La Turquie vient de terminer une guerre-éclair dans le Nord de l'Iraq; cette zone qu'il est officiellement interdit d'appeler le "Kurdistan irakien". Les morts, le sang, les pleurs, les "martyrs", tout ce que l'on connaît depuis quelques lustres.
La guerre neutralise tout en Turquie: la pensée, la joie, l'opposition, etc. On doit changer d'état; pleurer, ne pas remettre en cause, se taire, dire "Vatan sagolsun" lorsqu'il y a des pertes humaines (du genre "Vive la patrie", refrain sacrificiel entonné inconsciemment) et surtout écraser les voix discordantes. Dernièrement, Bülent Ersoy, une des grandes chanteuses du pays (transsexuelle respectée, ce qui relève de l'exploit dans une société où ce "genre de chose" ne déclenche pas un respect naturel) a osé s'interroger sur la pertinence d'un combat mené depuis plusieurs années et qui s'avère, à son humble analyse, pas trop reluisant. Mon Dieu, quelle allure ! Quelle impertinence ! Quelle traîtrise ! Quelle bouche ! Quelle baverie ! On excelle dans la dénonciation, le CSA turc se réunit d'urgence pour envisager son excommunication audiovisuelle, les journalistes pleurent à l'idée de disserter sur cette abominable phrase, le pacte tacite qui interdisait ne serait-ce qu'une miette de critique ou une simple interrogation vole en éclats. Catastrophe: les Kurdes donnent libre cours à leurs revendications politiques: le DTP, parti kurde, "présidé" par Ahmet Türk (un Kurde malgré ce joli nom, bel exemple d'assimilation) propose d'édifier un système fédéral où Turcs et Kurdes vivraient le bonheur absolu, sans heurts, sans guerres, sans larmes. La presse lance: Ahmet Türk propose la "sécession" (le mot "bölünme" signifie division, partage mais surtout, dans la phraséologie officielle de lutte contre le terrorisme, sécession); un jeu de mots: il propose un système fédéral, on comprend sécession.
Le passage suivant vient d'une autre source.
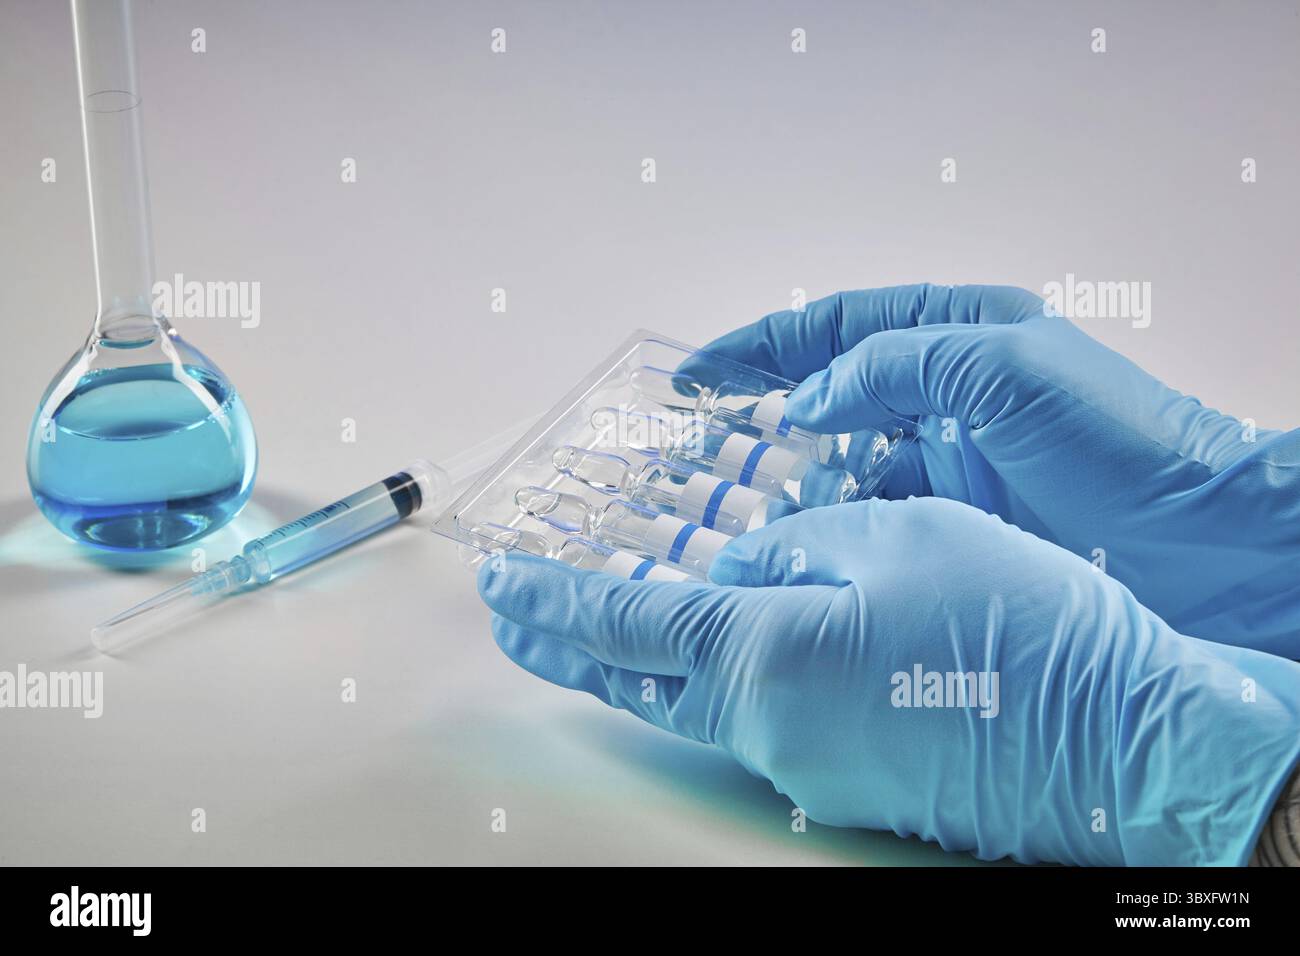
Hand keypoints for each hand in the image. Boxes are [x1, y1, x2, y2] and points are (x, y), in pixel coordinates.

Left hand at [479, 497, 1299, 864]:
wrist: (1127, 740)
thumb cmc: (1021, 627)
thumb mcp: (898, 538)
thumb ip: (799, 547)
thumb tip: (743, 569)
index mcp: (767, 659)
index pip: (626, 627)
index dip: (556, 604)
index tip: (500, 587)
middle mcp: (773, 730)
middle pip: (644, 684)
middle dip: (573, 649)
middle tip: (516, 623)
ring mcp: (812, 768)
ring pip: (708, 703)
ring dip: (657, 662)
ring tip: (616, 627)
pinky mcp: (856, 782)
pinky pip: (773, 719)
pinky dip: (740, 679)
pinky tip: (756, 646)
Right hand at [692, 284, 1299, 656]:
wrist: (1204, 542)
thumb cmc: (1120, 442)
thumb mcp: (1005, 371)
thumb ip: (898, 365)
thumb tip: (808, 400)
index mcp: (958, 330)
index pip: (835, 327)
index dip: (759, 346)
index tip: (695, 375)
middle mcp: (948, 387)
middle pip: (831, 389)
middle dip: (762, 409)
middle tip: (697, 442)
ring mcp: (953, 455)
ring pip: (848, 458)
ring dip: (796, 477)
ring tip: (742, 505)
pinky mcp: (963, 514)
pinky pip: (879, 511)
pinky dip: (839, 522)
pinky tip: (807, 542)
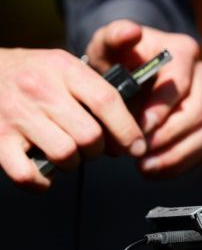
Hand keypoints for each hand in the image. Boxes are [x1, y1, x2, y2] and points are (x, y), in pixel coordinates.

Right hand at [0, 47, 145, 190]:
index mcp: (62, 68)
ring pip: (66, 155)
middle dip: (98, 150)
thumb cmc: (31, 75)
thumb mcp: (64, 68)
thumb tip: (130, 135)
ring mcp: (16, 115)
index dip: (128, 130)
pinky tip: (43, 170)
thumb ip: (96, 93)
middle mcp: (39, 89)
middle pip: (90, 135)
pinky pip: (28, 174)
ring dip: (72, 163)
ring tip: (65, 152)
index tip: (136, 147)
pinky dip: (41, 181)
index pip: (107, 101)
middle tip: (90, 147)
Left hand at [86, 20, 201, 177]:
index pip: (180, 83)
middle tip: (141, 150)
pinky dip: (178, 163)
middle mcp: (201, 77)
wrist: (128, 72)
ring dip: (174, 154)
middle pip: (195, 111)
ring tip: (145, 166)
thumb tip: (131, 32)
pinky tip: (153, 170)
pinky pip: (200, 149)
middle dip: (168, 135)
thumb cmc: (118, 57)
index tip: (141, 126)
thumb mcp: (109, 43)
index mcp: (183, 52)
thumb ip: (115, 36)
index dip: (162, 107)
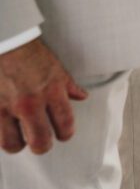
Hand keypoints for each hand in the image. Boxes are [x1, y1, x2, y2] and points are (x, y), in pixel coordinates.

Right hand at [0, 39, 87, 153]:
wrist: (6, 43)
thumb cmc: (30, 54)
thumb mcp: (56, 68)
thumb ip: (68, 86)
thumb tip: (81, 97)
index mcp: (52, 92)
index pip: (65, 125)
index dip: (65, 134)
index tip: (63, 135)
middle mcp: (31, 103)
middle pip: (40, 142)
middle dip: (42, 146)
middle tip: (41, 141)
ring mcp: (7, 107)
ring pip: (13, 144)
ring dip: (17, 144)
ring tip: (19, 138)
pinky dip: (0, 133)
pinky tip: (4, 128)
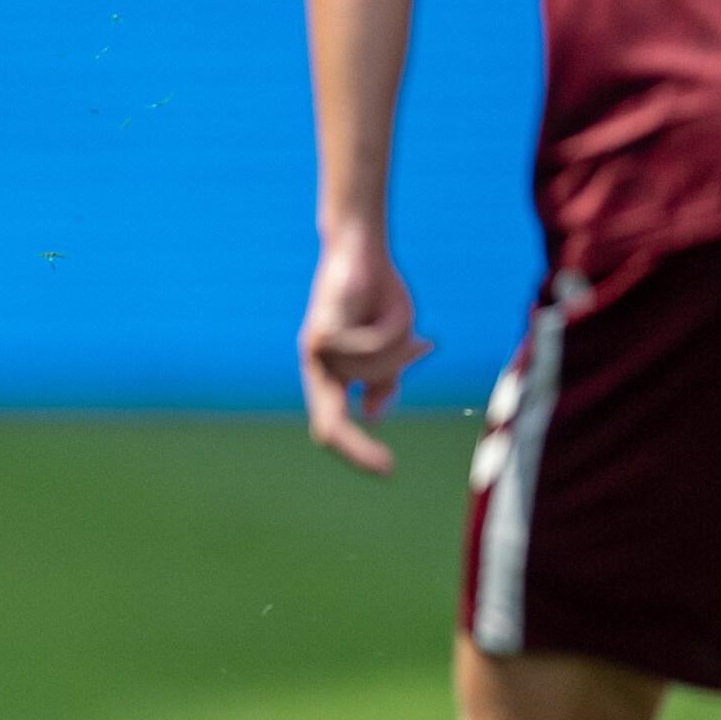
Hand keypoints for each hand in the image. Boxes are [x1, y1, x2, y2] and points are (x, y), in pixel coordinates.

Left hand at [299, 225, 432, 475]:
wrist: (363, 249)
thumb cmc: (377, 296)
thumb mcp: (394, 345)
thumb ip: (384, 379)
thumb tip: (369, 414)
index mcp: (332, 374)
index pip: (333, 424)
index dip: (356, 452)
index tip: (387, 470)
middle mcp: (317, 366)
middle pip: (328, 423)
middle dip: (355, 450)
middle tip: (386, 469)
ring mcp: (316, 349)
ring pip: (368, 374)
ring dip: (397, 355)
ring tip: (404, 326)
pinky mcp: (322, 328)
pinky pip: (366, 348)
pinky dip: (390, 334)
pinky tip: (395, 314)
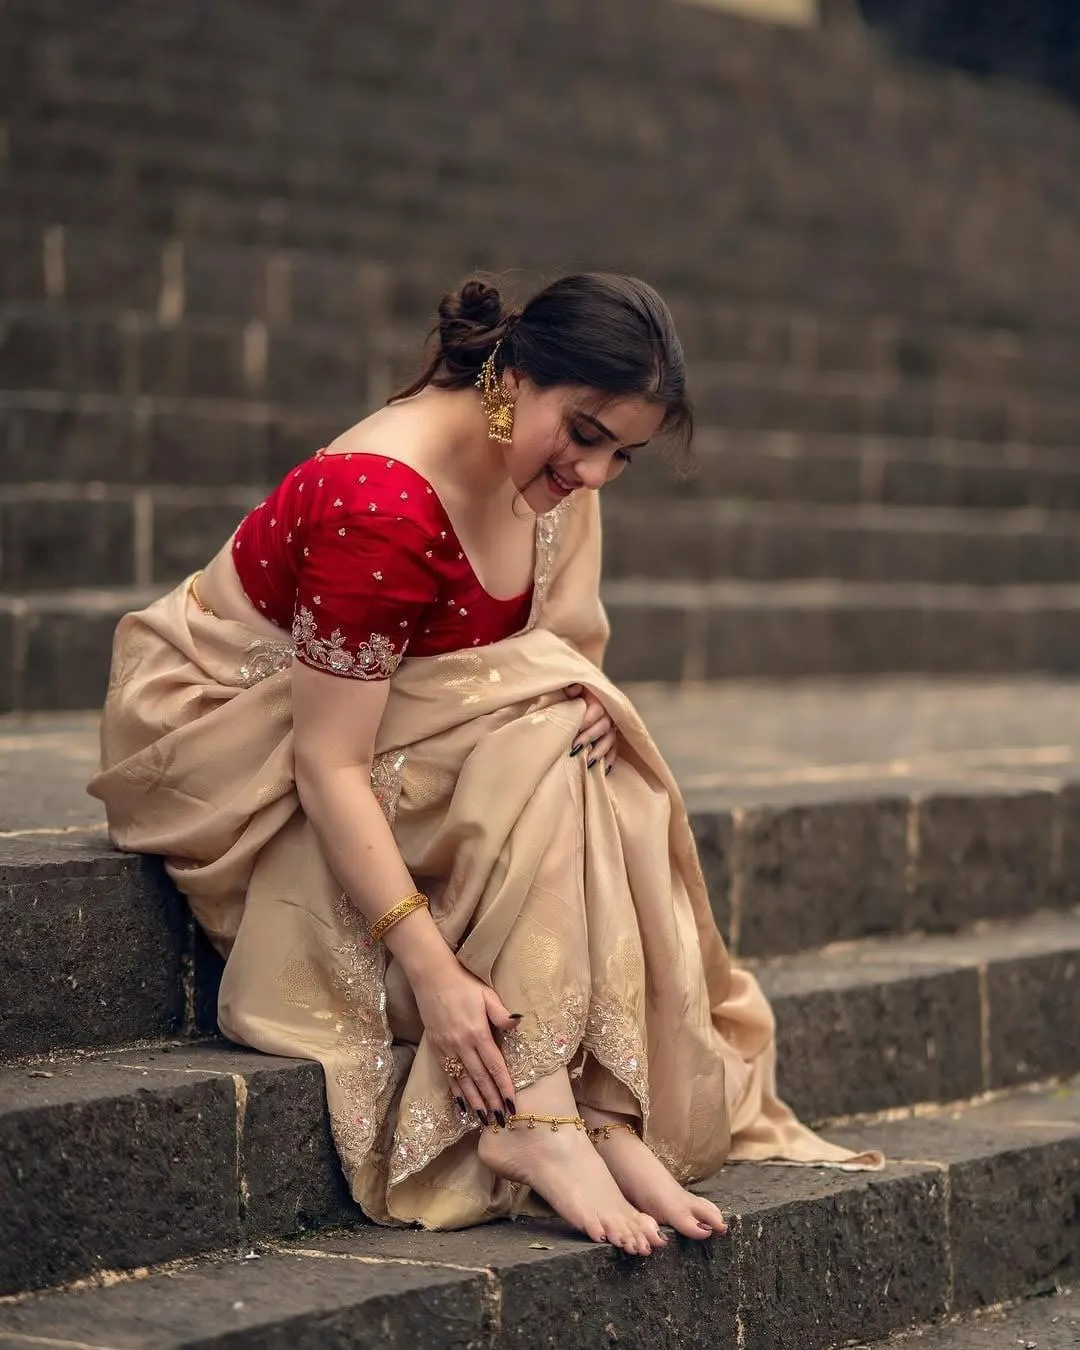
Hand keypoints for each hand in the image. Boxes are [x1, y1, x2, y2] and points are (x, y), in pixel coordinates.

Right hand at [413, 963, 519, 1123]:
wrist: (431, 977)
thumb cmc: (463, 984)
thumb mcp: (487, 995)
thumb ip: (501, 1014)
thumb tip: (517, 1023)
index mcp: (477, 1033)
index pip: (494, 1066)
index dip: (504, 1086)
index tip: (513, 1103)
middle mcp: (461, 1045)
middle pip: (480, 1079)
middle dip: (492, 1101)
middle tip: (502, 1120)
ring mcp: (447, 1049)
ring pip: (463, 1082)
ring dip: (475, 1102)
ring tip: (484, 1120)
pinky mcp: (436, 1049)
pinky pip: (448, 1076)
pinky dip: (456, 1093)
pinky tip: (462, 1106)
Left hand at [564, 683, 617, 772]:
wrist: (581, 694)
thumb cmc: (571, 693)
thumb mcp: (569, 684)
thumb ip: (570, 686)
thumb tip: (573, 690)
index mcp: (597, 698)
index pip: (596, 709)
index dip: (586, 720)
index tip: (573, 728)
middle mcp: (607, 713)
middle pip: (603, 725)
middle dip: (589, 737)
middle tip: (575, 747)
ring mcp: (611, 727)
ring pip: (610, 739)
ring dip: (600, 751)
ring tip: (589, 762)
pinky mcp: (612, 738)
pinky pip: (614, 750)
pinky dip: (609, 759)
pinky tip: (604, 769)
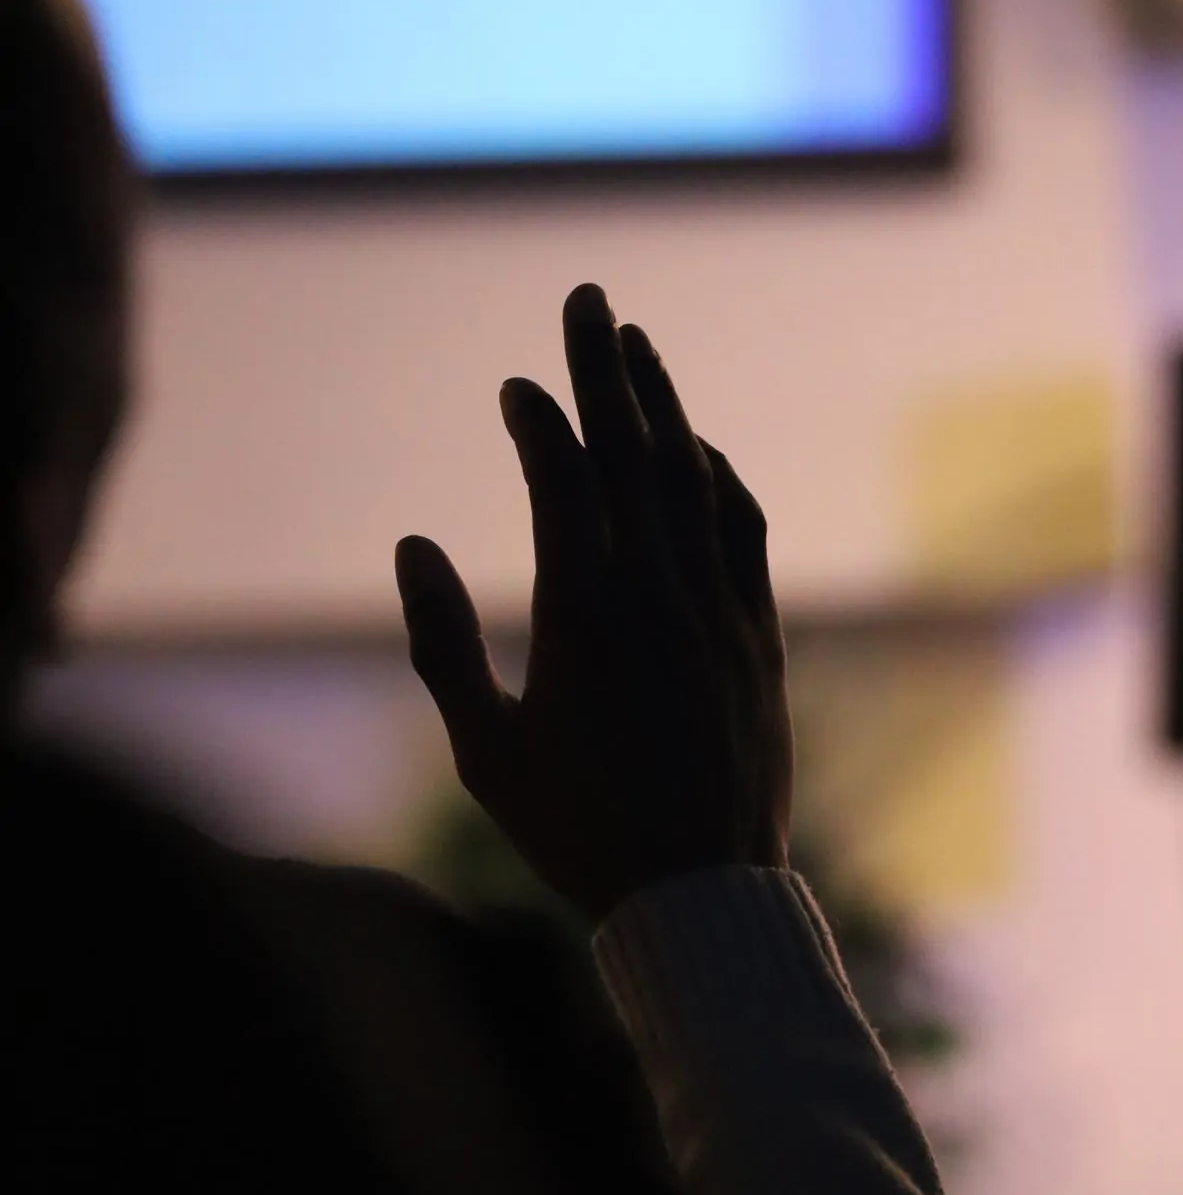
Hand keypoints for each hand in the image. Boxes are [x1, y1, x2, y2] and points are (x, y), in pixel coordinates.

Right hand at [395, 283, 792, 924]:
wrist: (701, 897)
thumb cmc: (578, 833)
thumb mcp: (484, 752)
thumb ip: (440, 646)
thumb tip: (412, 546)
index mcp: (583, 619)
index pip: (563, 481)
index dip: (538, 422)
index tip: (516, 389)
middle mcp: (657, 598)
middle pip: (632, 454)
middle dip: (606, 369)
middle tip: (589, 297)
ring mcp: (717, 613)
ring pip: (692, 480)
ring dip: (665, 406)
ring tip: (637, 347)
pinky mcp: (758, 638)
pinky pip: (743, 533)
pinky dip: (718, 479)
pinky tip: (697, 452)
On va voir quel procureur va se dépêcher de lancer des poursuites judiciaires. Ouf, il est député donc intouchable. Mince, son parti est en instance de dissolution devant la Cour constitutionnelle, ça fait un chapitre de plus dans le réquisitoire.
Si on pouvait jeter par-dessus bord tous ces dérangeurs, ça serait drôlement bien...un rêve qui pousse les défenseurs des droits de l'Homme à ne dormir que d'un oeil.